Since I have had a course in linear algebra I have the following question:
Let $f: \mathbb{R} \rightarrow \mathbb{R}$ defined by $f(x) = x^2$
How should I interpret this function?
1) As all vectors $(x,y) \in \mathbb{R}^2$ that satisfy $y = x^2$
2) Or as all coordinates $(x,y)$ seen from a certain fixed basis that satisfy $y = x^2$
I think it depends a bit on the context, but I would like to know how I have to think about such functions. Maybe this is a bad example, as we can just look at this function as a correlation between x and y without thinking about it as functions. But what if we consider an isometry or a function that we can geometrically interpret.
Strictly speaking, functions from $A$ to $B$ are a special case of relations, and these are defines simply as subsets of $A\times B$.
So, a function $f:\mathbb R\to\mathbb R$, defined as $f(x)=x^2$ is, by definition, a set of ordered pairs $(x, y)$ such that $y=x^2$.

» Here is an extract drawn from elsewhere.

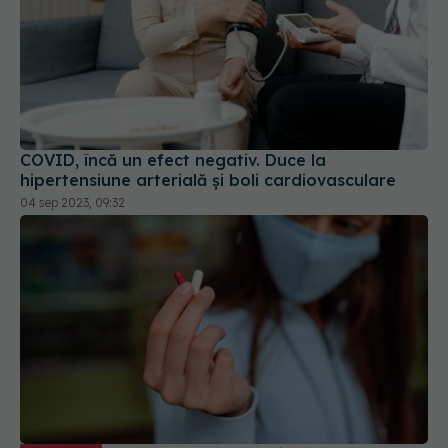
COVID, încă un efect negativ. Duce la
hipertensiune arterială și boli cardiovasculare
04 sep 2023, 09:32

The question of coordinates vs vectors isn't really a question, since it simply depends on what structure you put on $\mathbb R^2$. If you look at $\mathbb R^2$ as a vector space, then its elements are vectors (but they are still, in essence, ordered pairs). If you look at it as a coordinate system, then its elements are coordinates.
TL;DR: the function is a set of ordered pairs. These pairs can be intepreted as either vectors or coordinates (just like I am a human, but also a European and an Earthling).